▸ **PROBLEM**:
A word-for-word copy of the data is what's wanted, with no pictures.

####################

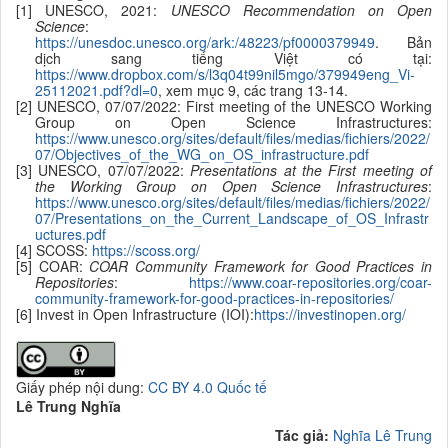
[1] UNESCO, 2021:
UNESCO Recommendation on Open
Science
:
https://unesdoc.unesco.org/ark:/48223/pf0000379949
. Bản
dịch sang tiếng Việt có tại:
https://www.dropbox.com/s/l3q04t99nil5mgo/379949eng_Vi-
25112021.pdf?dl=0
, xem mục 9, các trang 13-14.
[2] UNESCO, 07/07/2022: First meeting of the UNESCO Working
Group on Open Science Infrastructures:
https://www.unesco.org/sites/default/files/medias/fichiers/2022/
07/Objectives_of_the_WG_on_OS_infrastructure.pdf
[3] UNESCO, 07/07/2022:
Presentations at the First meeting of
the Working Group on Open Science Infrastructures
:
https://www.unesco.org/sites/default/files/medias/fichiers/2022/
07/Presentations_on_the_Current_Landscape_of_OS_Infrastr
uctures.pdf
[4] SCOSS:
https://scoss.org/
[5] COAR:
COAR Community Framework for Good Practices in
Repositories
:
https://www.coar-repositories.org/coar-
community-framework-for-good-practices-in-repositories/
[6] Invest in Open Infrastructure (IOI):
https://investinopen.org/
Giấy phép nội dung:
CC BY 4.0 Quốc tế
Lê Trung Nghĩa
Tác giả:
Nghĩa Lê Trung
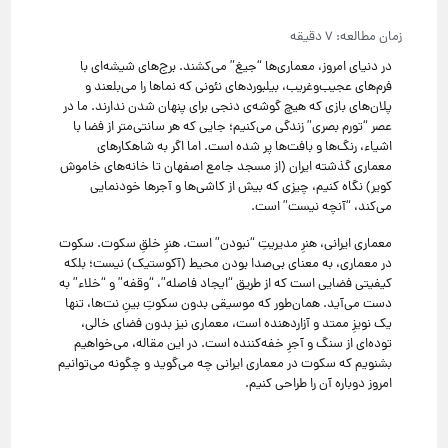
در دنیای امروز، معماری‌ها “جیغ” می‌کشند. برج‌های شیشه‌ای با
فرم‌های عجیب‌وغریب، بیلبوردهای نئونی که نماها را می‌بلعند و
پلان‌های بازی که هیچ گوشه‌ی دنجی برای پنهان شدن ندارند. ما در
عصر “تورم بصری” زندگی می‌کنیم؛ جایی که هر سانتی‌متر از فضا با
اشیاء، رنگ‌ها و بافت‌ها پر شده است. اما اگر به شاهکارهای
معماری گذشته ایران (از مسجد جامع اصفهان تا خانه‌های خاموش
کویر) نگاه کنیم، چیزی که بیش از کاشی‌ها و آجرها خودنمایی
می‌کند، “آنچه نیست” است.
معماری ایرانی، هنرِ مدیریتِ “نبودن” است. هنرِ خلقِ سکوت. سکوت
در معماری، به معنای بی‌صدا بودن محیط (آکوستیک) نیست؛ بلکه
کیفیتی فضایی است که از طریق “ایجاد فاصله”، “وقفه” و “خلاء” به
دست می‌آید. همان‌طور که موسیقی بدون سکوتِ بینِ نت‌ها، تنها
یک نویزِ ممتد و آزاردهنده است، معماری نیز بدون فضای خالی،
توده‌ای از سنگ و آجرِ خفه‌کننده است. در این مقاله، می‌خواهیم
بشنویم که سکوت در معماری ایرانی چه می‌گوید و چگونه می‌توانیم
امروز دوباره آن را طراحی کنیم.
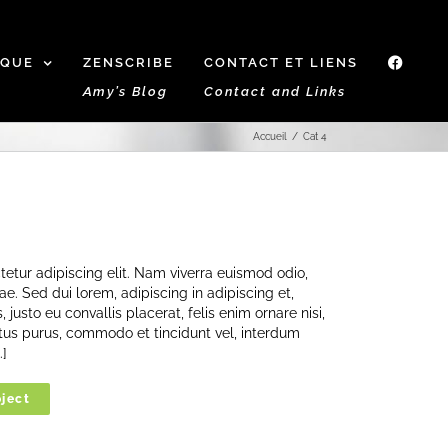
IQUE
ZENSCRIBE
CONTACT ET LIENS
f
Amy’s Blog
Contact and Links
Accueil
Cat 4
etur adipiscing elit. Nam viverra euismod odio,
ae. Sed dui lorem, adipiscing in adipiscing et,
 justo eu convallis placerat, felis enim ornare nisi,
ectus purus, commodo et tincidunt vel, interdum
.]
ject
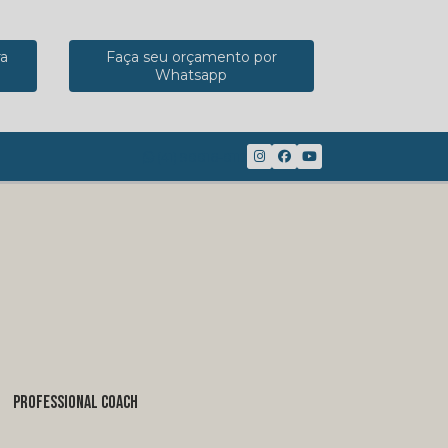
ra
Faça seu orçamento por
Whatsapp
(41) 98816-8117
PROFESSIONAL COACH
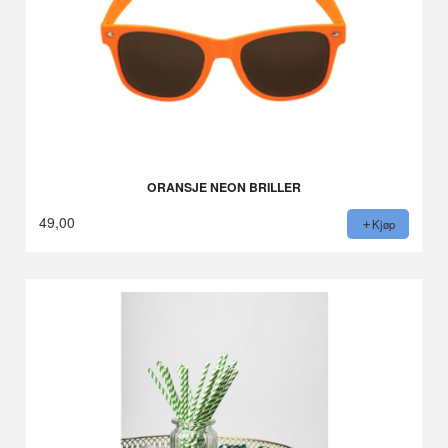
ORANSJE NEON BRILLER
49,00
Kjøp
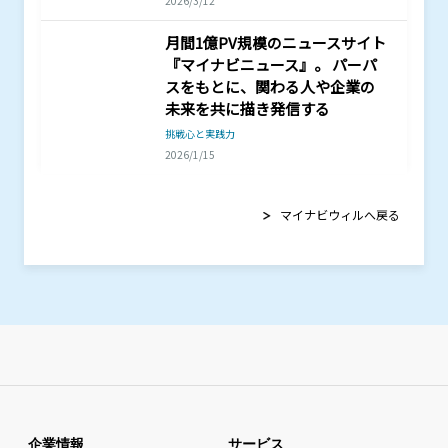
2026/3/12
月間1億PV規模のニュースサイト
『マイナビニュース』。 パーパ
スをもとに、関わる人や企業の
未来を共に描き発信する
挑戦心と実践力
2026/1/15
マイナビウィルへ戻る
企業情報
サービス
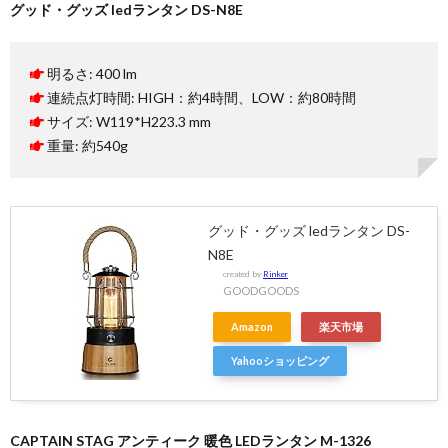
グッド・グッズ ledランタン DS-N8E
明るさ: 400 lm
連続点灯時間: HIGH：約4時間、LOW：約80時間
サイズ: W119*H223.3 mm
重量: 約540g
グッド・グッズ ledランタン DS-
N8E
created by
Rinker
GOODGOODS
Amazon
楽天市場
Yahooショッピング
CAPTAIN STAG アンティーク 暖色 LEDランタン M-1326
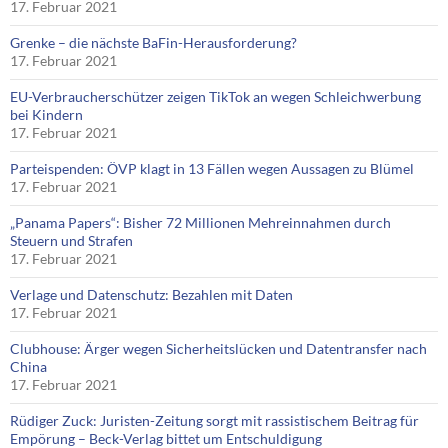
17. Februar 2021
Grenke – die nächste BaFin-Herausforderung?
17. Februar 2021
EU-Verbraucherschützer zeigen TikTok an wegen Schleichwerbung
bei Kindern
17. Februar 2021
Parteispenden: ÖVP klagt in 13 Fällen wegen Aussagen zu Blümel
17. Februar 2021
„Panama Papers“: Bisher 72 Millionen Mehreinnahmen durch
Steuern und Strafen
17. Februar 2021
Verlage und Datenschutz: Bezahlen mit Daten
17. Februar 2021
Clubhouse: Ärger wegen Sicherheitslücken und Datentransfer nach
China
17. Februar 2021
Rüdiger Zuck: Juristen-Zeitung sorgt mit rassistischem Beitrag für
Empörung – Beck-Verlag bittet um Entschuldigung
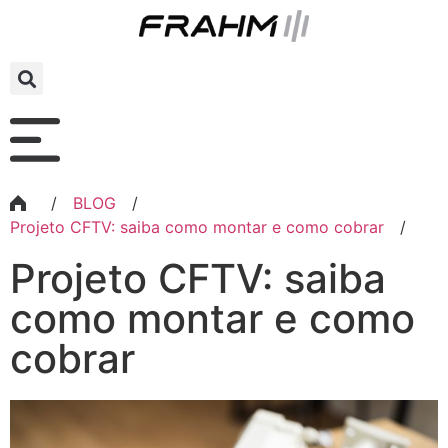
/
BLOG
/
Projeto CFTV: saiba como montar e como cobrar
/
Projeto CFTV: saiba
como montar e como
cobrar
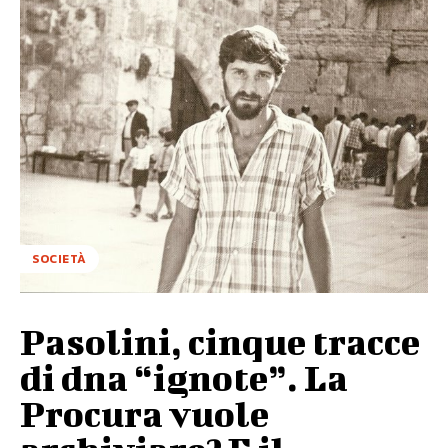
SOCIETÀ
Pasolini, cinque tracce
di dna “ignote”. La
Procura vuole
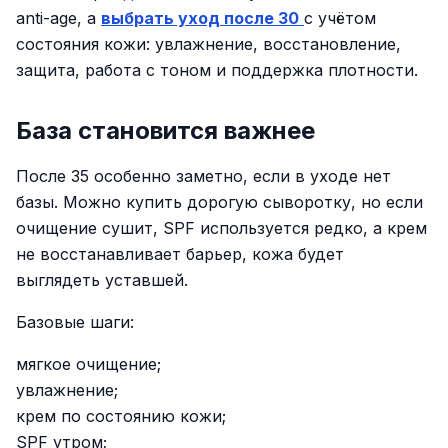
anti-age, а
выбрать уход после 30
с учётом
состояния кожи: увлажнение, восстановление,
защита, работа с тоном и поддержка плотности.
База становится важнее
После 35 особенно заметно, если в уходе нет
базы. Можно купить дорогую сыворотку, но если
очищение сушит, SPF используется редко, а крем
не восстанавливает барьер, кожа будет
выглядеть уставшей.
Базовые шаги:
мягкое очищение;
увлажнение;
крем по состоянию кожи;
SPF утром;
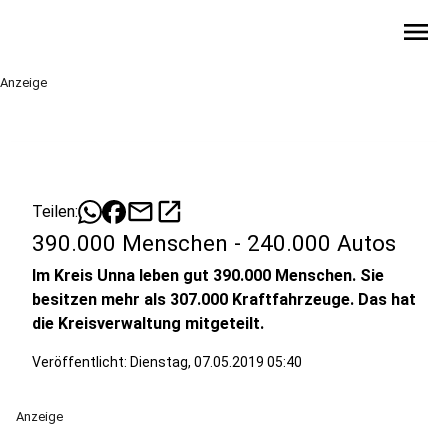
menu
Anzeige
mail
open_in_new
Teilen:
390.000 Menschen - 240.000 Autos
Im Kreis Unna leben gut 390.000 Menschen. Sie
besitzen mehr als 307.000 Kraftfahrzeuge. Das hat
die Kreisverwaltung mitgeteilt.
Veröffentlicht:
Dienstag, 07.05.2019 05:40
Anzeige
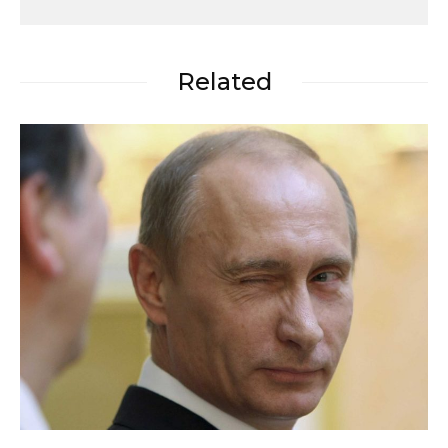
Related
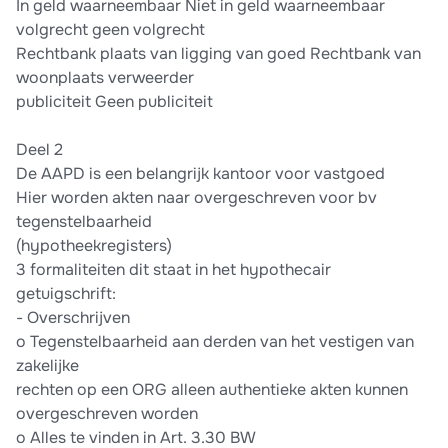
In geld waarneembaar Niet in geld waarneembaar
volgrecht geen volgrecht
Rechtbank plaats van ligging van goed Rechtbank van
woonplaats verweerder
publiciteit Geen publiciteit
Deel 2
De AAPD is een belangrijk kantoor voor vastgoed
Hier worden akten naar overgeschreven voor bv
tegenstelbaarheid
(hypotheekregisters)
3 formaliteiten dit staat in het hypothecair
getuigschrift:
- Overschrijven
o Tegenstelbaarheid aan derden van het vestigen van
zakelijke
rechten op een ORG alleen authentieke akten kunnen
overgeschreven worden
o Alles te vinden in Art. 3.30 BW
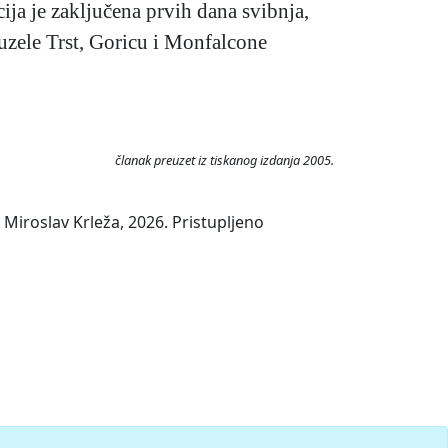
acija je zaključena prvih dana svibnja,
uzele Trst, Goricu i Monfalcone
članak preuzet iz tiskanog izdanja 2005.
Miroslav Krleža, 2026. Pristupljeno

####################

▸ **WRITTEN SOLUTION**:
[1] UNESCO, 2021:
UNESCO Recommendation on Open
Science
:
https://unesdoc.unesco.org/ark:/48223/pf0000379949
. Bản
dịch sang tiếng Việt có tại:
https://www.dropbox.com/s/l3q04t99nil5mgo/379949eng_Vi-
25112021.pdf?dl=0
, xem mục 9, các trang 13-14.
[2] UNESCO, 07/07/2022: First meeting of the UNESCO Working
Group on Open Science Infrastructures:
https://www.unesco.org/sites/default/files/medias/fichiers/2022/
07/Objectives_of_the_WG_on_OS_infrastructure.pdf
[3] UNESCO, 07/07/2022:
Presentations at the First meeting of
the Working Group on Open Science Infrastructures
:
https://www.unesco.org/sites/default/files/medias/fichiers/2022/
07/Presentations_on_the_Current_Landscape_of_OS_Infrastr
uctures.pdf
[4] SCOSS:
https://scoss.org/
[5] COAR:
COAR Community Framework for Good Practices in
Repositories
:
https://www.coar-repositories.org/coar-
community-framework-for-good-practices-in-repositories/
[6] Invest in Open Infrastructure (IOI):
https://investinopen.org/
Giấy phép nội dung:
CC BY 4.0 Quốc tế
Lê Trung Nghĩa
Tác giả:
Nghĩa Lê Trung
در دنیای امروز، معماری‌ها “جیغ” می‌کشند. برج‌های شیشه‌ای با
فرم‌های عجیب‌وغریب، بیلبوردهای نئونی که نماها را می‌بلعند و
پلان‌های بازی که هیچ گوشه‌ی دنجی برای پنهان شدن ندارند. ما در
عصر “تورم بصری” زندگی می‌کنیم؛ جایی که هر سانتی‌متر از فضا با
اشیاء، رنگ‌ها و بافت‌ها پر شده است. اما اگر به شاهکارهای
معماری گذشته ایران (از مسجد جامع اصفهان تا خانه‌های خاموش
کویر) نگاه کنیم، چیزی که بیش از کاشی‌ها و آجرها خودنمایی
می‌کند، “آنچه نیست” است.
معماری ایرانی، هنرِ مدیریتِ “نبودن” است. هنرِ خلقِ سکوت. سکوت
در معماری، به معنای بی‌صدا بودن محیط (آکوستیک) نیست؛ بلکه
کیفیتی فضایی است که از طریق “ایجاد فاصله”، “وقفه” و “خلاء” به
دست می‌آید. همان‌طور که موسیقی بدون سکوتِ بینِ نت‌ها، تنها
یک نویزِ ممتد و آزاردهنده است، معماری نیز بدون فضای خالی،
توده‌ای از سنگ و آجرِ خفه‌کننده است. در این مقاله، می‌خواهیم
بشنویم که سکوت در معماری ایرانی چه می‌گوید و چگونه می‌توانیم
امروز دوباره آن را طراحی کنیم.
IQUE
ZENSCRIBE
CONTACT ET LIENS
f
Amy’s Blog
Contact and Links
Accueil
Cat 4
etur adipiscing elit. Nam viverra euismod odio,
ae. Sed dui lorem, adipiscing in adipiscing et,
 justo eu convallis placerat, felis enim ornare nisi,
ectus purus, commodo et tincidunt vel, interdum
.]
ject
ra
Faça seu orçamento por
Whatsapp
(41) 98816-8117
PROFESSIONAL COACH
ORANSJE NEON BRILLER
49,00
Kjøp
2026/3/12
月間1億PV規模のニュースサイト
『マイナビニュース』。 パーパ
スをもとに、関わる人や企業の
未来を共に描き発信する
挑戦心と実践力
2026/1/15
マイナビウィルへ戻る
企業情報
サービス
グッド・グッズ ledランタン DS-N8E
明るさ: 400 lm
連続点灯時間: HIGH：約4時間、LOW：約80時間
サイズ: W119*H223.3 mm
重量: 約540g
グッド・グッズ ledランタン DS-
N8E
created by
Rinker
GOODGOODS
Amazon
楽天市場
Yahooショッピング
CAPTAIN STAG アンティーク 暖色 LEDランタン M-1326
17. Februar 2021
Grenke – die nächste BaFin-Herausforderung?
17. Februar 2021
EU-Verbraucherschützer zeigen TikTok an wegen Schleichwerbung
bei Kindern
17. Februar 2021
Parteispenden: ÖVP klagt in 13 Fällen wegen Aussagen zu Blümel
17. Februar 2021
„Panama Papers“: Bisher 72 Millionen Mehreinnahmen durch
Steuern und Strafen
17. Februar 2021
Verlage und Datenschutz: Bezahlen mit Daten
17. Februar 2021
Clubhouse: Ärger wegen Sicherheitslücken und Datentransfer nach
China
17. Februar 2021
Rüdiger Zuck: Juristen-Zeitung sorgt mit rassistischem Beitrag für
Empörung – Beck-Verlag bittet um Entschuldigung
/
BLOG
/
Projeto CFTV: saiba como montar e como cobrar
/
Projeto CFTV: saiba
como montar e como
cobrar
SOCIETÀ
Pasolini, cinque tracce
di dna “ignote”. La
Procura vuole
anti-age, а
выбрать уход после 30
с учётом
состояния кожи: увлажнение, восстановление,
защита, работа с тоном и поддержка плотности.
База становится важнее
После 35 особенно заметно, если в уходе нет
базы. Можно купить дорогую сыворотку, но если
очищение сушит, SPF используется редко, а крем
не восстанавливает барьер, кожа будет
выглядеть уставшей.
Базовые шаги:
мягкое очищение;
увлажнение;
крем по состоянию кожи;
SPF утром;
menu
Anzeige
mail
open_in_new
Teilen:
390.000 Menschen - 240.000 Autos
Im Kreis Unna leben gut 390.000 Menschen. Sie
besitzen mehr als 307.000 Kraftfahrzeuge. Das hat
die Kreisverwaltung mitgeteilt.
Veröffentlicht:
Dienstag, 07.05.2019 05:40
Anzeige
Related
In geld waarneembaar Niet in geld waarneembaar
volgrecht geen volgrecht
Rechtbank plaats van ligging van goed Rechtbank van
woonplaats verweerder
publiciteit Geen publiciteit
Deel 2
De AAPD is een belangrijk kantoor voor vastgoed
Hier worden akten naar overgeschreven voor bv
tegenstelbaarheid
(hypotheekregisters)
3 formaliteiten dit staat in het hypothecair
getuigschrift:
- Overschrijven
o Tegenstelbaarheid aan derden van het vestigen van
zakelijke
rechten op een ORG alleen authentieke akten kunnen
overgeschreven worden
o Alles te vinden in Art. 3.30 BW
acija je zaključena prvih dana svibnja,
uzele Trst, Goricu i Monfalcone
članak preuzet iz tiskanog izdanja 2005.
Miroslav Krleža, 2026. Pristupljeno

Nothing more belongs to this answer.